# Spatial variation in species richness and acoustic activity

This notebook looks at the sample data given by the wildlife trust. Aim is to explore how the data varies between sites.

# Setup System Path

In [None]:
import sys
import os
from pathlib import Path
import pandas as pd


# Go up one level to .../audiomoth
PROJECT_ROOT = Path(os.getcwd()).resolve().parent

# Add project root to sys.path so `src` is importable
sys.path.insert(0, str(PROJECT_ROOT))

PROCESSED_DATA_PATH = out_dir = (
    Path(PROJECT_ROOT) / "data_processed" / "analysis_df.parquet"
)
analysis_df = pd.read_parquet(PROCESSED_DATA_PATH)

# Make pandas show more columns/rows while exploring
pd.set_option("display.max_columns", 50)
pd.set_option("display.width", 120)

## Species richness compared with activity per site


In [None]:
summary = (
    analysis_df.groupby("site")
    .agg(
        habitat=("habitat", "first"),
        species_richness=("scientific_name", "nunique"),
        detections=("scientific_name", "size"),
    )
    .sort_values("species_richness", ascending=False)
)

summary

# Summary
Species richness varies considerably between sites and does not scale directly with total detection counts.

Creney Farm shows the highest overall species richness despite a moderate number of detections, suggesting high diversity and evenness. Sites associated with wet or edge habitats (e.g. beaver wetland margins and heathland) also exhibit relatively high richness.

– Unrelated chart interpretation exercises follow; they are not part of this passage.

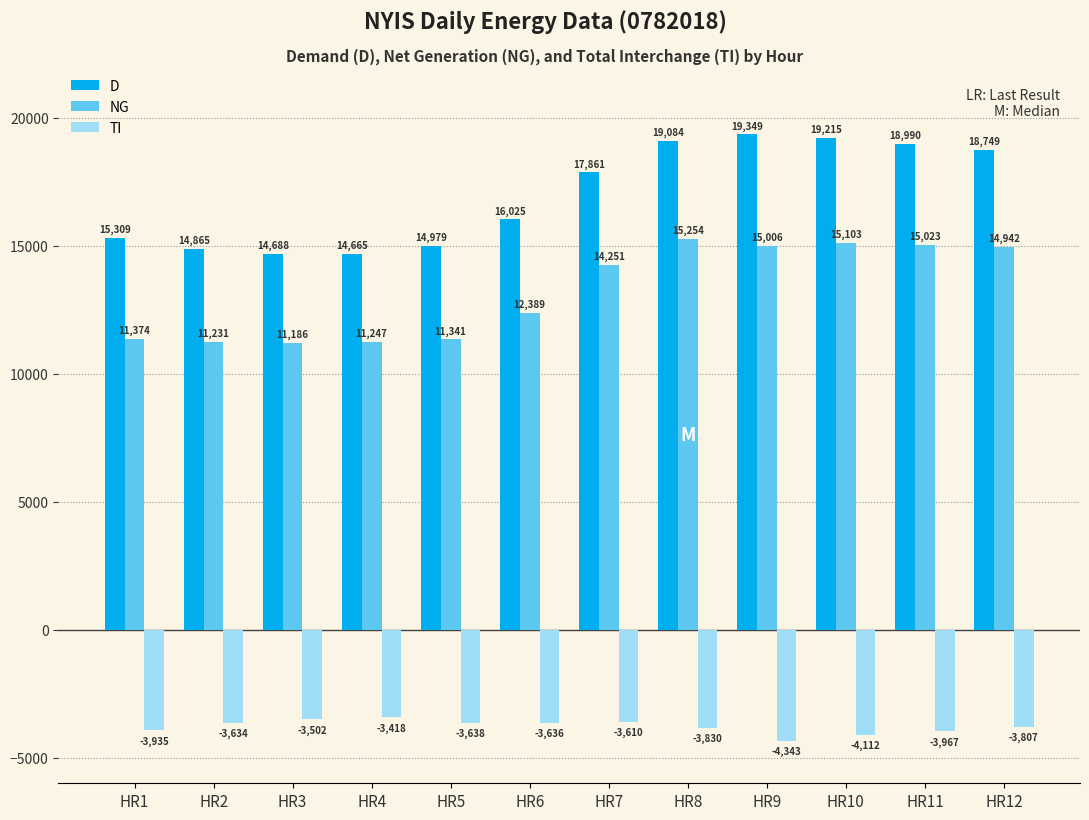

At how many categories does at least one series exceed 2161?

12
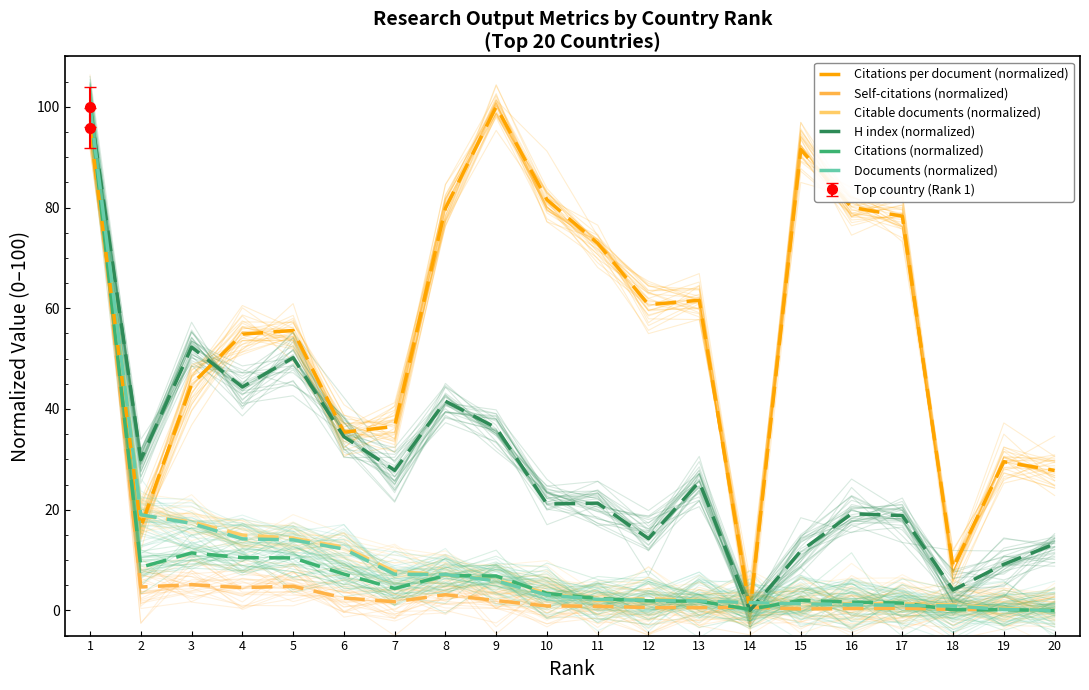

True or false: Self-citations (normalized) and Citable documents (normalized) intersect in this chart.

False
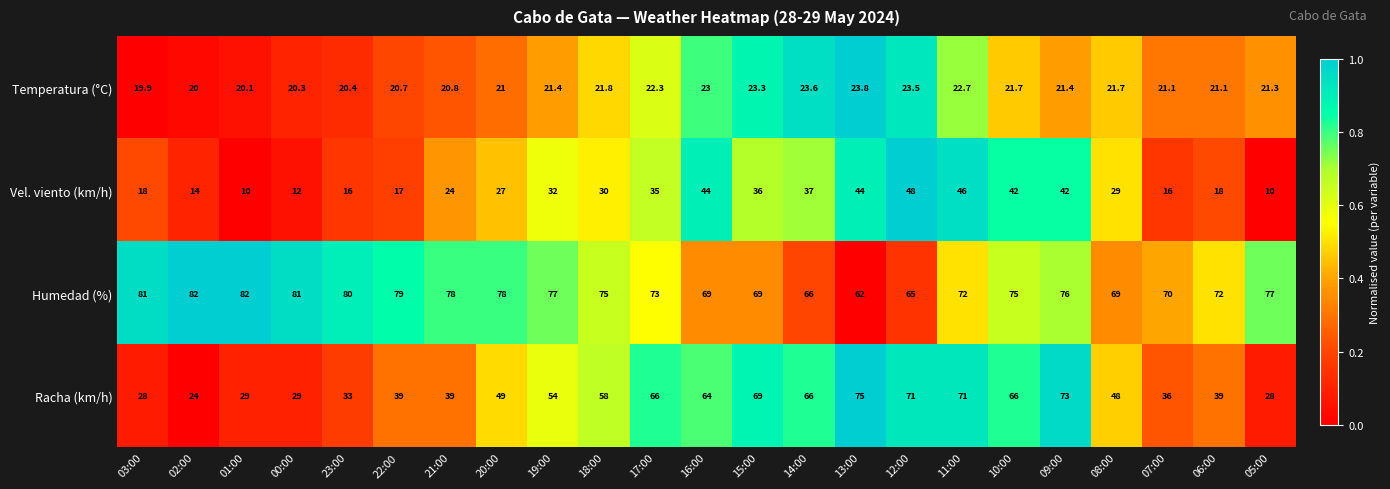

Read the Vel. viento (km/h) value at 10:00.

42.0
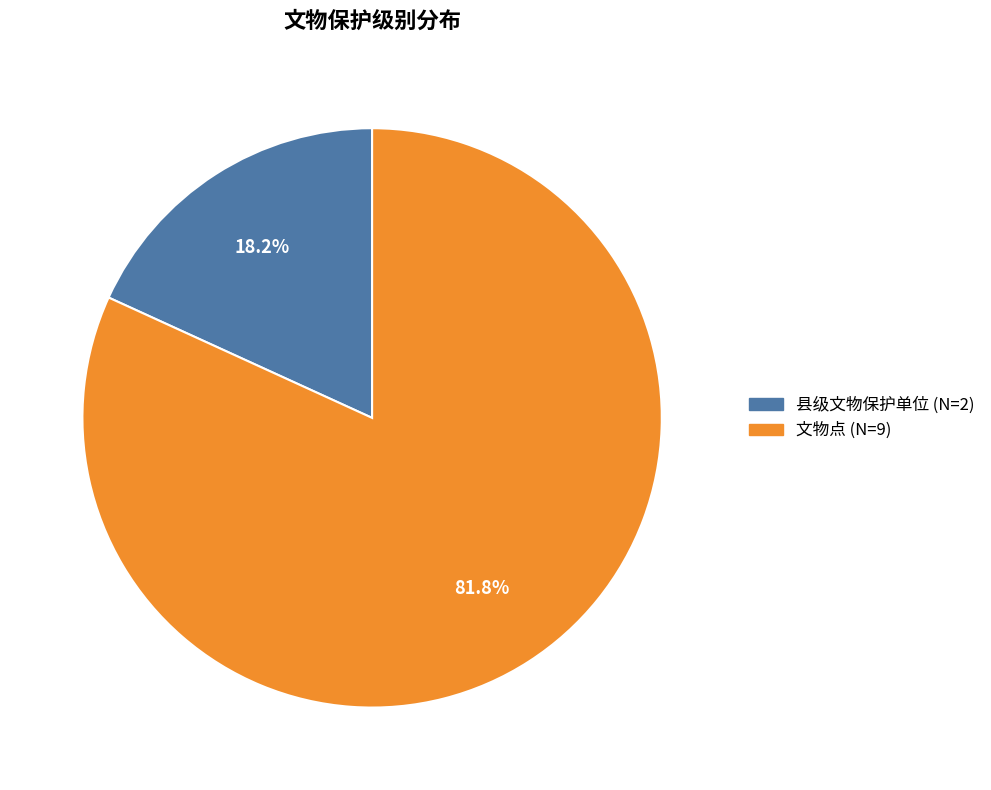

Rank the categories by value from lowest to highest.

县级文物保护单位, 文物点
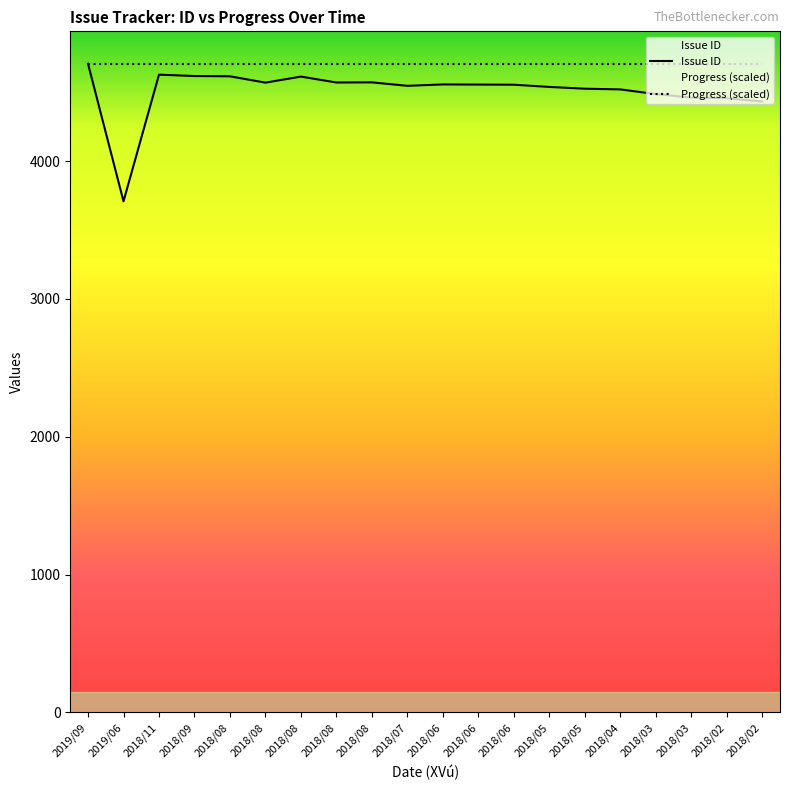

What is the value of the 15th point from the left?

4538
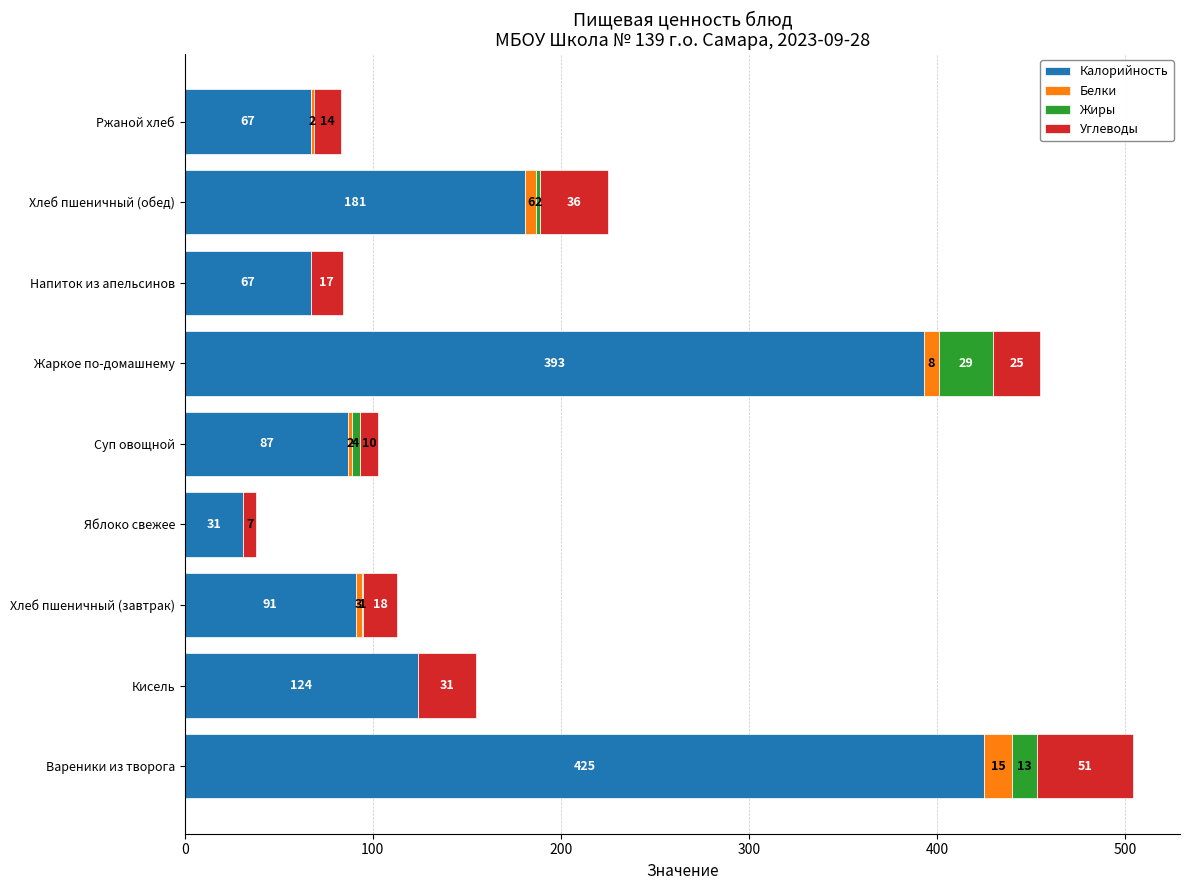

At which label is Калорийность closest to 228?

Хлеб пшеничный (обед)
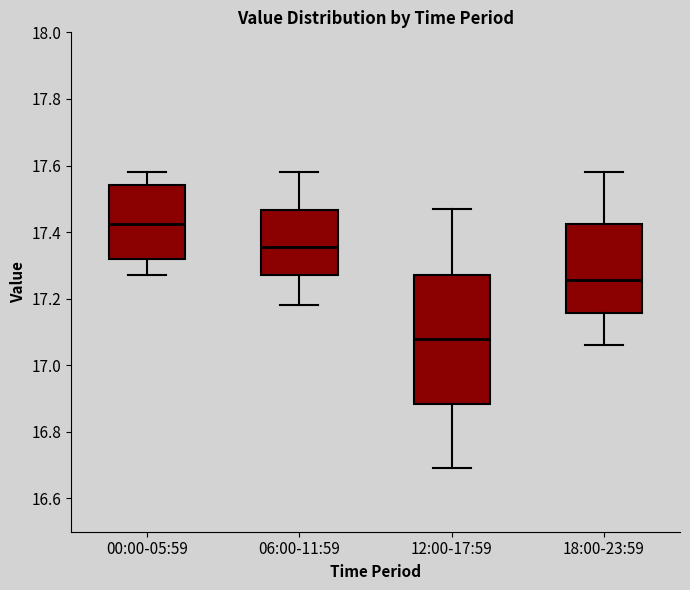

Reading left to right, transcribe this box plot: for each box, give where its median line is, the range the box spans, and where its two whiskers end, as read against the y-axis. The values are not printed on the chart, so give them approximately, as read against the axis.

00:00-05:59: median 17.42, box 17.32 to 17.54, whiskers 17.28 to 17.58
06:00-11:59: median 17.36, box 17.28 to 17.46, whiskers 17.18 to 17.58
12:00-17:59: median 17.08, box 16.88 to 17.28, whiskers 16.70 to 17.48
18:00-23:59: median 17.26, box 17.16 to 17.42, whiskers 17.06 to 17.58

Dense scrub habitats show moderate species richness and detection rates, but do not consistently produce the highest values, indicating that habitat structure alone does not determine acoustic activity.

Lowland deciduous woodland supports relatively high species richness, contradicting patterns suggested by the initial sample dataset.

Differences in sampling effort and calling intensity likely influence detection totals, and further analysis accounting for deployment duration and effort is required before drawing strong conclusions.

In [None]:
top_species_by_site = (
    analysis_df.groupby(["site", "common_name"])
    .size()
    .reset_index(name="detections")
    .sort_values(["site", "detections"], ascending=[True, False])
)

top_species_by_site.groupby("site").head(5)

Differences in acoustic activity between sites were driven largely by a small number of highly vocal species, particularly Common Chiffchaff in dense scrub habitats, whereas species-rich sites showed more even distributions of detections across species. This can be visualised clearly in the plot below.

In [None]:
import matplotlib.pyplot as plt

summary = analysis_df.groupby("site").agg(
    species_richness=("scientific_name", "nunique"),
    total_detections=("scientific_name", "size"),
)

dominance = (
    analysis_df.groupby(["site", "common_name"])
    .size()
    .groupby("site")
    .apply(lambda x: x.max() / x.sum())
    .rename("dominance")
)


summary = summary.join(dominance)

plt.figure()
plt.scatter(summary["species_richness"], summary["dominance"])

for site, row in summary.iterrows():
    plt.text(
        row["species_richness"],
        row["dominance"],
        str(site),
        fontsize=9,
        ha="left",
        va="bottom",
    )

plt.xlabel("Species richness")
plt.ylabel("Dominance (fraction of detections)")
plt.title("Dominance vs species richness by site")
plt.show()

The above graph shows the dominance of the most frequently detected bird species at each site plotted against species richness (the number of species detected per site).
Creney Farm shows a relatively high species richness combined with lower dominance, indicating more even species distribution and suggesting higher habitat biodiversity.